====== Document text ======
How to create a phrase table?

sunshine6789 · September 4, 2017, 8:32am

Hello,I want to use -phrase_table option when translating ,but I don’t know how to creat a phrase table ,will it use PhraseTable.lua ? can you tell me the method ,thanks!

tel34 · September 4, 2017, 1:11pm

Hi,
Currently the phase table takes the form of a text file with a single source token and target token on each line, separated by |||, e.g.
steekvarken|||hedgehog
Make sure you don’t have any empty lines in your file, otherwise PhraseTable.lua will fail.

sunshine6789 · September 6, 2017, 8:24am

Thanks for your answer,but phrase table is a file with one translation per line in the format: source ||| target ", but what I got is “0-0 0-1 1-1 1-2 2-2 3-3 4-4 4-5 5-4 5-6 6-7”,so how can I transform “0-0 0-1 1-1 1-2 2-2 3-3 4-4 4-5 5-4 5-6 6-7” into source ||| target ? Thanks!
======
## Task instructions
A. List every pair in the phrase table thread's alignment output "0-0 0-1 1-1 1-2 2-2 3-3 4-4 4-5 5-4 5-6 6-7" whose two numbers are the same.
B. Write the reply that comes next in the phrase table thread, after the last post shown.
====== Dataset content ======
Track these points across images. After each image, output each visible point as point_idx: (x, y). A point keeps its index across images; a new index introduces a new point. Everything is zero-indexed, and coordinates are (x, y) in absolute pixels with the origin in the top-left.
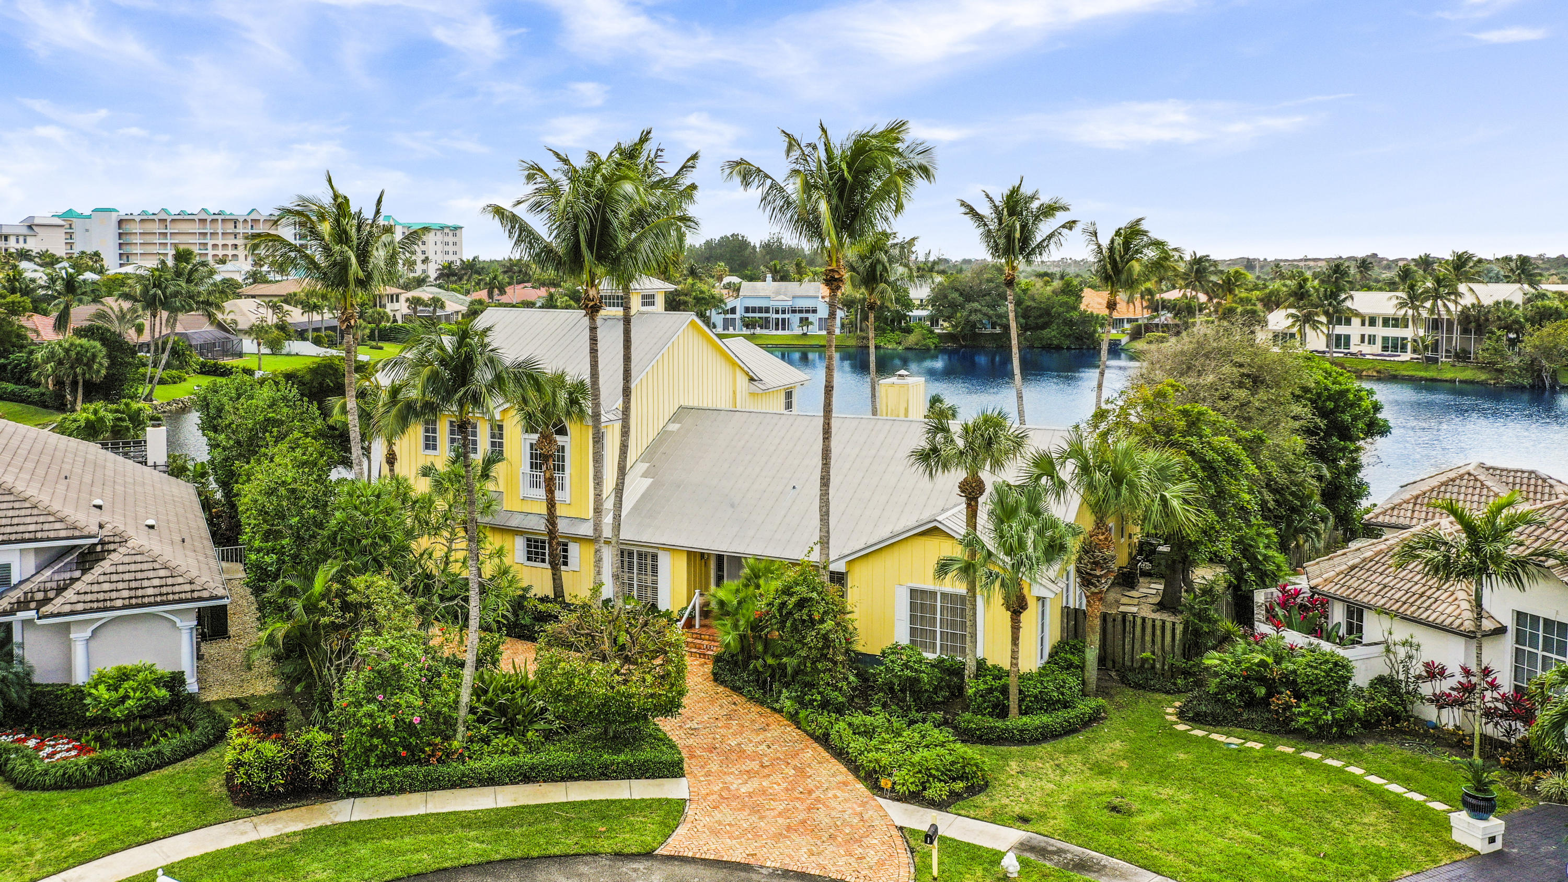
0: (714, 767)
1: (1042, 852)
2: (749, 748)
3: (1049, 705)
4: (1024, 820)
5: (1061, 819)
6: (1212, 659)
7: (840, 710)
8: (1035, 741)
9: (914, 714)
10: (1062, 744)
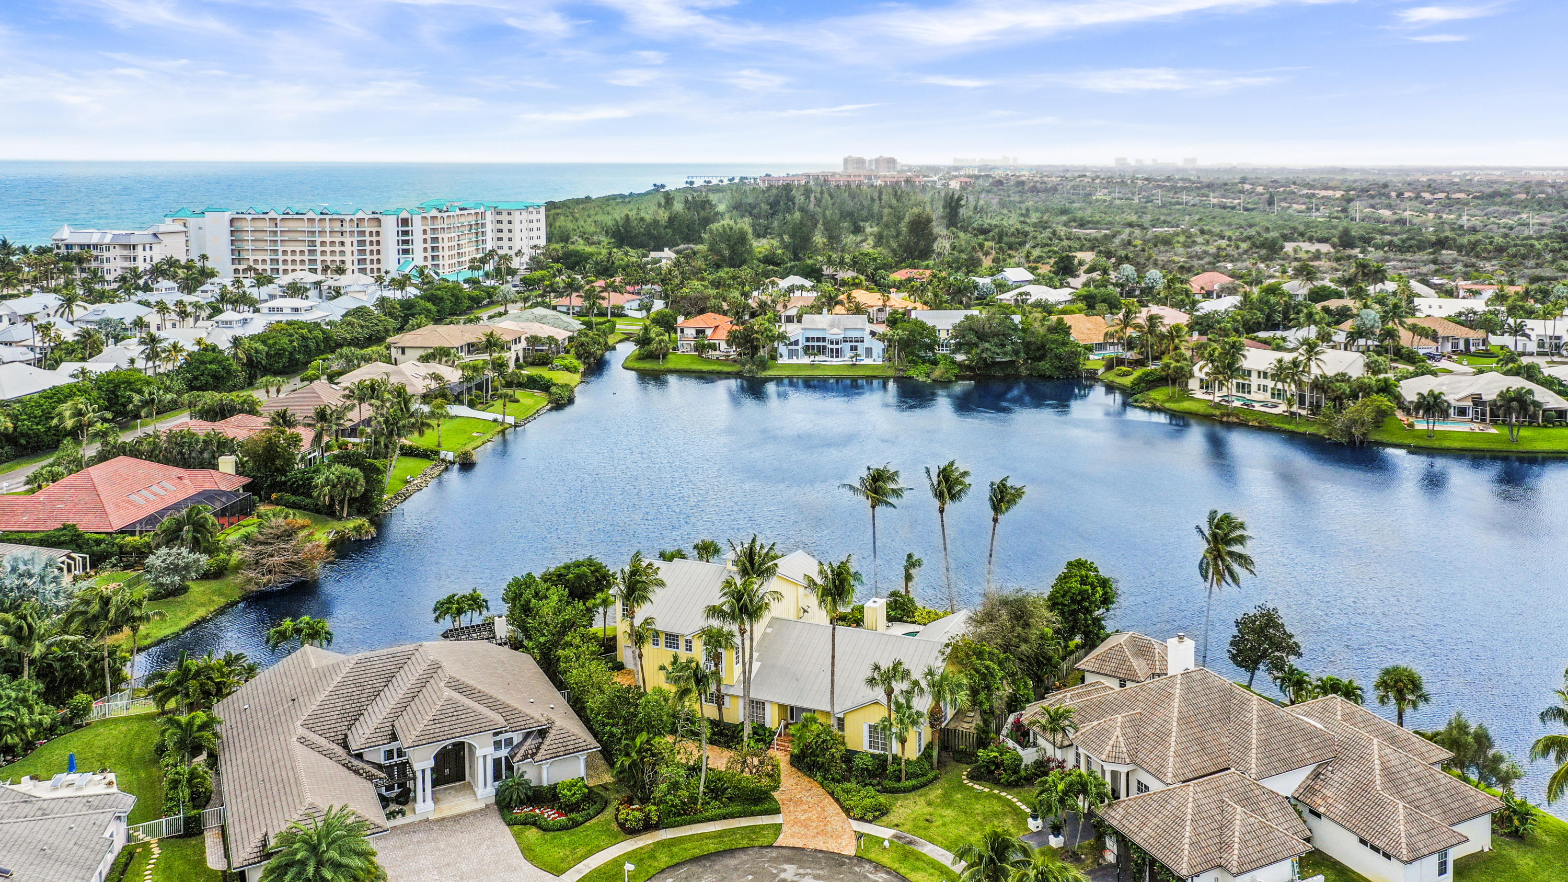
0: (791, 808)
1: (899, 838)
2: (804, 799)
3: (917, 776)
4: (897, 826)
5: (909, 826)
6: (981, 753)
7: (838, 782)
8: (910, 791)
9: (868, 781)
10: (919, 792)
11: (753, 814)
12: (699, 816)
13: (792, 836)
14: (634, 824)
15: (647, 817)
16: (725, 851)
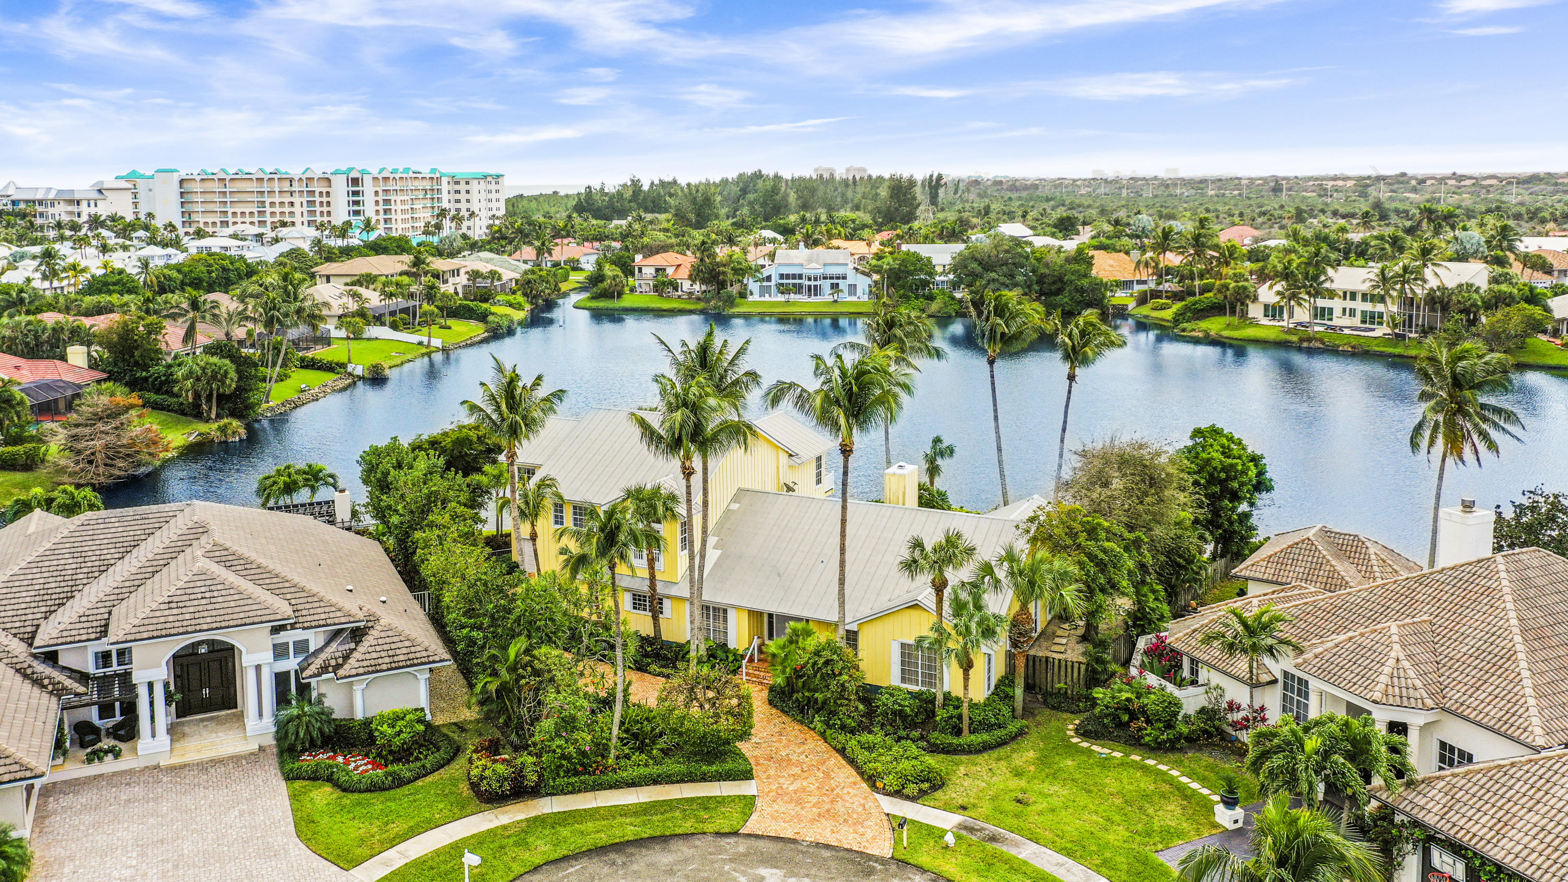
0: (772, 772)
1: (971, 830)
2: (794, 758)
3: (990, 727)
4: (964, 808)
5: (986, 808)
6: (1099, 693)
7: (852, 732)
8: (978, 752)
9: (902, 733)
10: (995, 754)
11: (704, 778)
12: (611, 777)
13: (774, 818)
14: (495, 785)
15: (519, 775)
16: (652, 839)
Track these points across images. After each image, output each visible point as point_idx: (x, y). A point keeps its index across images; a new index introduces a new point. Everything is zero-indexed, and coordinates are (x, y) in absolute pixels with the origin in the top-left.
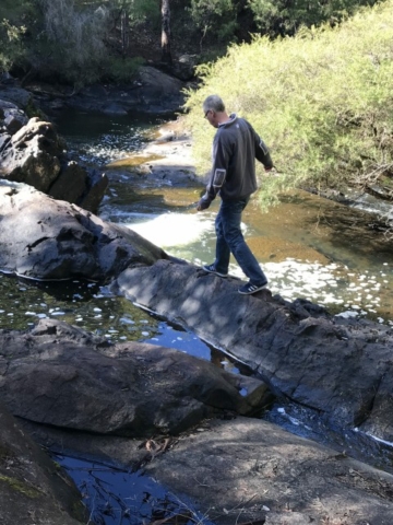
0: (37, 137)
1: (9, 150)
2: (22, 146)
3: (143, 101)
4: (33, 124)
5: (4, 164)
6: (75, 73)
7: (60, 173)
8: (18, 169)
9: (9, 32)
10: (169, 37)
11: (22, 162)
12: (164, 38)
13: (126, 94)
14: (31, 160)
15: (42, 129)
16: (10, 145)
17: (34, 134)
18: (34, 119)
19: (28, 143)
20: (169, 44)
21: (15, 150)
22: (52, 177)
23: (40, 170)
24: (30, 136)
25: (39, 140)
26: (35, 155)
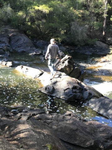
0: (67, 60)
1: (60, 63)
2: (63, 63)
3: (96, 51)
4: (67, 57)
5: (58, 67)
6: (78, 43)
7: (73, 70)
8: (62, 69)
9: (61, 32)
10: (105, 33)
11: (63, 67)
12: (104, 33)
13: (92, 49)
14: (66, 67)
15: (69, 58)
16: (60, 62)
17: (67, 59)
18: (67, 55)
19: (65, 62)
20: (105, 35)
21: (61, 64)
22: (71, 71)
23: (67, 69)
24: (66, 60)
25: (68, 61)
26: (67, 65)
======
## Task responses
A. 0-0, 1-1, 2-2, 3-3, 4-4

B.
emartinezVic · September 6, 2017, 8:45am

It looks like you are looking at the alignments file (from giza or fast-align, “aligned.grow-diag-final-and” file) instead of the (Moses) phrase tables that usually their rows look like :

phrase source ||| phrase target ||| scores from different features || phrase alignment ||| ---- ||| |||
! ! ! Really ? ||| ! ! ! really ? ||| 1 1.36967e-06 1 0.00692579 ||| 0-0 2-0 0-1 1-1 1-2 3-3 4-4 ||| 1 1 1 ||| |||

So, you should create your own text file as @tel34 has said before and as it is said here:
http://opennmt.net/OpenNMT/translation/unknowns/
notice that it says:

Where source and target are case sensitive and single tokens.

This is, each line of your text file should contain only one source word and its related target word.

Maybe a good starting point would be to create your text file from the lex.e2f file from your Moses model that looks like " source_word target_word probability ", and rewrite it as “source_word ||| target_word”

Good luck!

tel34 · September 6, 2017, 9:03am

Hi again,
Although the phrase table rule requires single case sensitive source & target tokens, to get around the
fact there are no many compound nouns in Dutch (& other Germanic languages) I have introduced
the underscore to join up the English components, e.g.
toezichthoudersraad|||board_of_supervisors
The underscore is removed in a post-processing script outside OpenNMT.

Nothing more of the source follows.